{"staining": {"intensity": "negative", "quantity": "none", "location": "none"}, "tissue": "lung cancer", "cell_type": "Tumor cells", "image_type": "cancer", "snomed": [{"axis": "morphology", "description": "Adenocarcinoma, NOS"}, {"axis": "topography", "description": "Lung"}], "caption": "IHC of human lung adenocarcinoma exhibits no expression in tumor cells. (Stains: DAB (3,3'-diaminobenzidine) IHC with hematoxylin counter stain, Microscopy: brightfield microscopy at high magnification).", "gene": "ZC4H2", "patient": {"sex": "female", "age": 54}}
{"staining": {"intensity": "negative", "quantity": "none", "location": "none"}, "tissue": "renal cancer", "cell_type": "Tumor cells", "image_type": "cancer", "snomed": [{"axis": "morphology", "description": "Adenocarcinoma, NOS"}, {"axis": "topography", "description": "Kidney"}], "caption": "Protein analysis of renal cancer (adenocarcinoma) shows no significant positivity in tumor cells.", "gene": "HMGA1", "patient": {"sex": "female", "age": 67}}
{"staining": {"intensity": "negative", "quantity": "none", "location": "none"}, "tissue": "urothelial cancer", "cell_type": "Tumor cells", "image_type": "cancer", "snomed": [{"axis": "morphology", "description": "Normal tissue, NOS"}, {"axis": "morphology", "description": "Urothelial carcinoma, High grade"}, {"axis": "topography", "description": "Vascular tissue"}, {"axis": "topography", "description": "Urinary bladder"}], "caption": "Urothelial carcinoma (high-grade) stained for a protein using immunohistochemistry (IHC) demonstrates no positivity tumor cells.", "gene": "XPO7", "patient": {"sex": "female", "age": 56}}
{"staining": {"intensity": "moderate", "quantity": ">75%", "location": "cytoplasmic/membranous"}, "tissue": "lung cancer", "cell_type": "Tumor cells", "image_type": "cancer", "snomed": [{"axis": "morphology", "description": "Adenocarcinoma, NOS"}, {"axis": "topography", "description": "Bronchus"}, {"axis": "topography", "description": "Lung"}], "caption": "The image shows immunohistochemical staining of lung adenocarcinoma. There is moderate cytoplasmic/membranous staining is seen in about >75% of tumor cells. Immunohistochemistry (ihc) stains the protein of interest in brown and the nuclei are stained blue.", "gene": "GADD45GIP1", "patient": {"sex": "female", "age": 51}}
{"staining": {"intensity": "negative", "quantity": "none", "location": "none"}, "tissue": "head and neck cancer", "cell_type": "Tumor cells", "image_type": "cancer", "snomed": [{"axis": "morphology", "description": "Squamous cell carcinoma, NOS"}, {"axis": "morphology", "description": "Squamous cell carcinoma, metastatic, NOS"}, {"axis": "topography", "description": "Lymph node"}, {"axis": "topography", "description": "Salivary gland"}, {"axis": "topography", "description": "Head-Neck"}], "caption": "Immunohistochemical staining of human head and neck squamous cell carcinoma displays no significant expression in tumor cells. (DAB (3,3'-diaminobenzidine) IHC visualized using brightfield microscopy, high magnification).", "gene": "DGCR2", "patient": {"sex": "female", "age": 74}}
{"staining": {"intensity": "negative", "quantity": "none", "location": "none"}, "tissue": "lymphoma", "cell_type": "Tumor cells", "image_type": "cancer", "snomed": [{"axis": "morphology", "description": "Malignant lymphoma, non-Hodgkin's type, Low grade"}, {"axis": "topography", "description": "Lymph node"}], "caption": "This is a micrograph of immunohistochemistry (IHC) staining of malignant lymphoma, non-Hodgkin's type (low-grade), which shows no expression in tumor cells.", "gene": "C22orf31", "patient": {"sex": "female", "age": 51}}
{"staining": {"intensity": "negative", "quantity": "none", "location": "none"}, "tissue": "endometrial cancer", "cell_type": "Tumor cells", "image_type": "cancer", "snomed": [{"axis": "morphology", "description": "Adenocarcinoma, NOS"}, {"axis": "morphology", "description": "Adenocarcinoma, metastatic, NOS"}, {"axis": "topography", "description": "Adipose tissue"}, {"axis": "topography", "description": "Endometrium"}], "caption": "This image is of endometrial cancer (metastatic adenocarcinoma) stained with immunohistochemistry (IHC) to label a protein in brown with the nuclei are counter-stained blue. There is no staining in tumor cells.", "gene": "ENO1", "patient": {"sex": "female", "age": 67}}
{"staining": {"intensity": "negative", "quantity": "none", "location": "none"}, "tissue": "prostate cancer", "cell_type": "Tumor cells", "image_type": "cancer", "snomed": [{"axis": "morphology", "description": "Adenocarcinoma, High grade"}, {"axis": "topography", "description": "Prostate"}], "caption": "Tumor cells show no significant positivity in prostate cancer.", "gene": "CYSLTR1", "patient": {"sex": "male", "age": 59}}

━━━━

__EXERCISE AIM__
Reproduce word for word the lines of the records above, beginning at the first and ending with the line where "analysis of renal" appears, and nothing past it.

__SOLUTION BELOW__
{"staining": {"intensity": "negative", "quantity": "none", "location": "none"}, "tissue": "lung cancer", "cell_type": "Tumor cells", "image_type": "cancer", "snomed": [{"axis": "morphology", "description": "Adenocarcinoma, NOS"}, {"axis": "topography", "description": "Lung"}], "caption": "IHC of human lung adenocarcinoma exhibits no expression in tumor cells. (Stains: DAB (3,3'-diaminobenzidine) IHC with hematoxylin counter stain, Microscopy: brightfield microscopy at high magnification).", "gene": "ZC4H2", "patient": {"sex": "female", "age": 54}}
{"staining": {"intensity": "negative", "quantity": "none", "location": "none"}, "tissue": "renal cancer", "cell_type": "Tumor cells", "image_type": "cancer", "snomed": [{"axis": "morphology", "description": "Adenocarcinoma, NOS"}, {"axis": "topography", "description": "Kidney"}], "caption": "Protein analysis of renal cancer (adenocarcinoma) shows no significant positivity in tumor cells.", "gene": "HMGA1", "patient": {"sex": "female", "age": 67}}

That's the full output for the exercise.